The rise of the country’s shadow banks can be traced to the bad loan troubles that have afflicted the country’s state banks for a number of years. During the 2000s, the latter fueled an investment boom, funding a range of big infrastructure projects. But some of the companies they lent to struggled with repayments. It left the state banks saddled with non-performing loans, limiting their credit provision. In 2017, the government launched a plan to recapitalize these lenders to the tune of $32 billion over two years, and a further $10 billion injection was earmarked in July. Their problems opened the door for the shadow banks, which, over the past three years, have accounted for nearly a third of new loans in India, according to some estimates.
But the increasing prominence of NBFCs masks a flaw in their business model, namely that many have relied on raising short-term finance to fund long-term assets, leaving them vulnerable in economic downturns when it is harder and costlier to secure funding. After the IL&FS debacle and subsequent credit-rating agency downgrades of other NBFCs, the fear is that further defaults will hold back finance for capital-hungry businesses and compound the bad loan problems still bedeviling the state banks – bad news for Modi, whose economic plans are contingent on credit growth.
The authorities are keeping a close eye on the situation. In July the Central Bank governor Shaktikanta Das said “signs of fragility” had been detected in some of the 50 housing finance and other non-bank lenders it had been monitoring. Any failure among the largest of the these might trigger losses comparable to the collapse of a major bank, said the Reserve Bank of India (RBI) in its latest financial stability report. The RBI, however, tempered its unprecedented warning, saying the threat had declined because state banks were now better capitalized.

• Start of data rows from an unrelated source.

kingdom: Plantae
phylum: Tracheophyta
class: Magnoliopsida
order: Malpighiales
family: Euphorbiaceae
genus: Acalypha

Nevertheless, in an effort to mitigate default risk, the authorities have taken a number of measures. Interest rates have been lowered several times this year. The RBI is encouraging banks to refinance shadow banks and plans to tighten liquidity requirements for NBFCs. Beyond the banking sector, the government is trying to ease the credit squeeze by reportedly holding talks with foreign lenders to provide as much as $14.5 billion in credit to small firms.

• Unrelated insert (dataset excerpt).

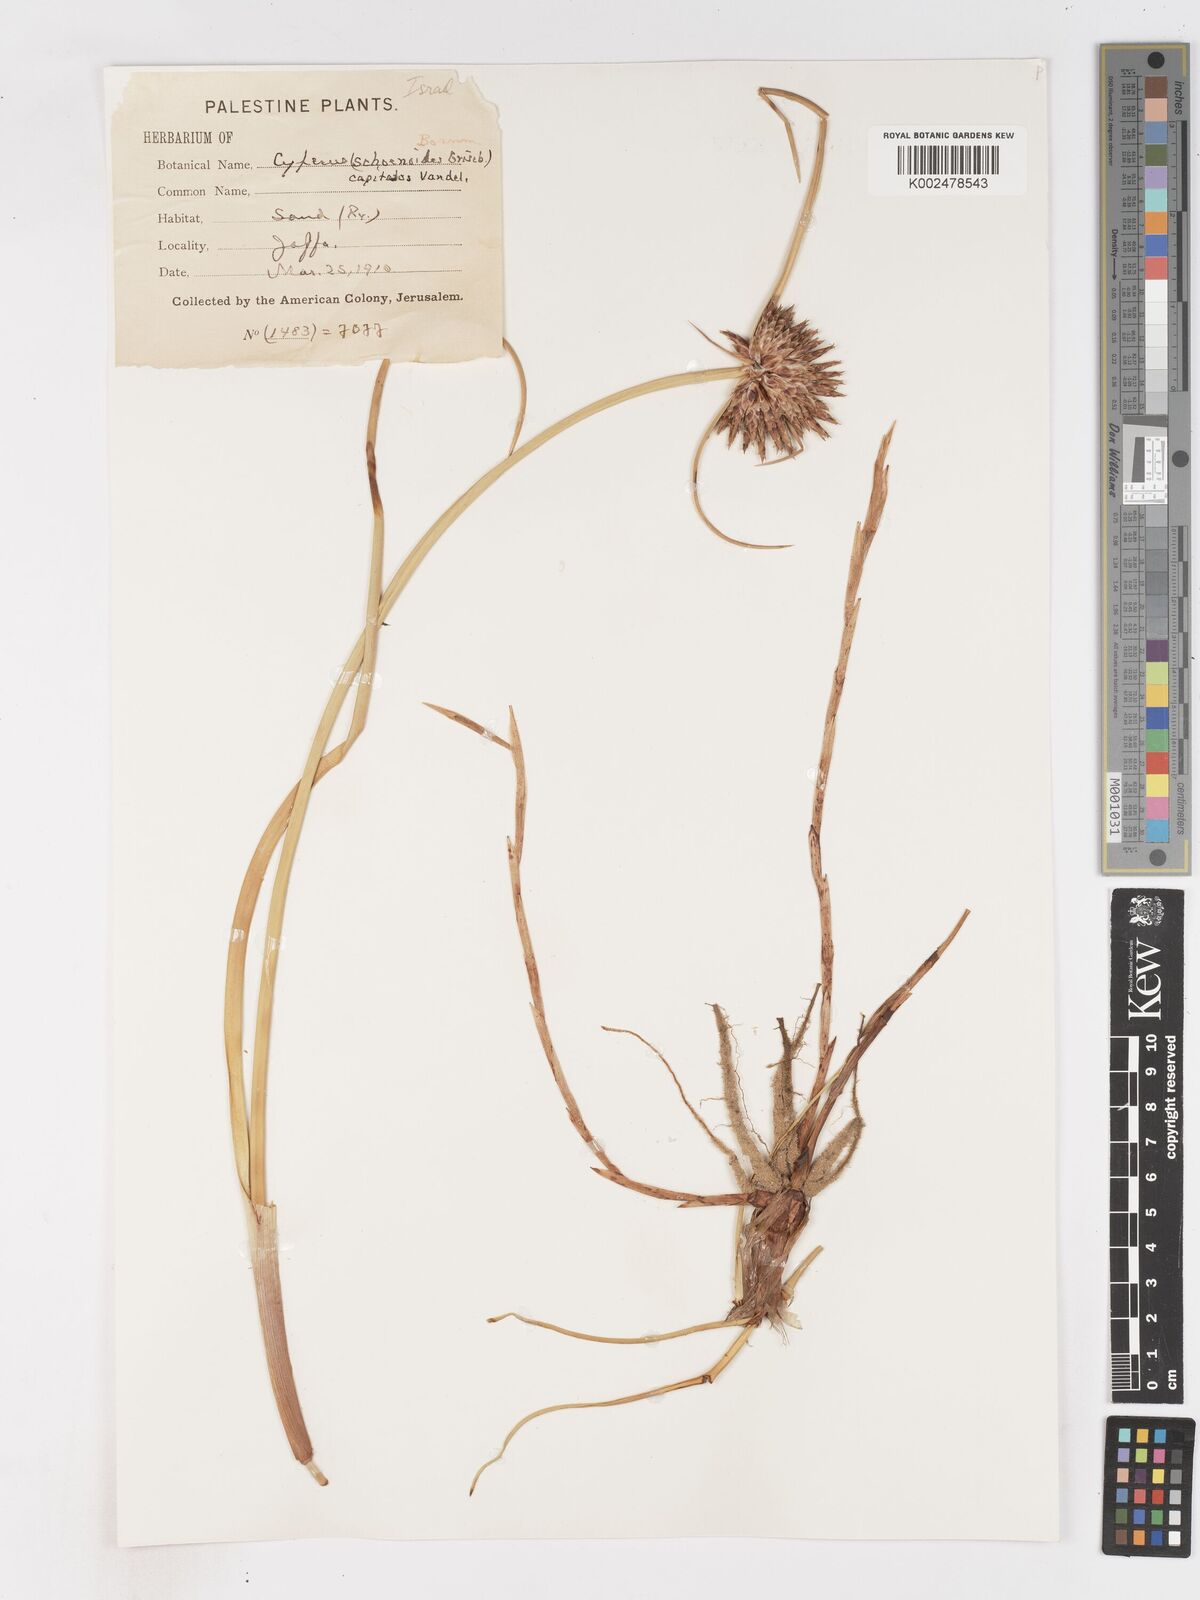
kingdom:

As he continues to wrestle with the state banks’ bad loan tribulations, Modi is keenly aware that an equally serious problem is brewing in the shadow bank sector, which, if it leads to further defaults, could undermine his ambitious economic targets. Given the important role they play in the financial sector, some argue that a thorough reform of NBFCs is long overdue – with a much tougher regulatory environment required to keep their credit flowing.
Yigal Chazan is the head of content at Alaco, a London-based business intelligence consultancy.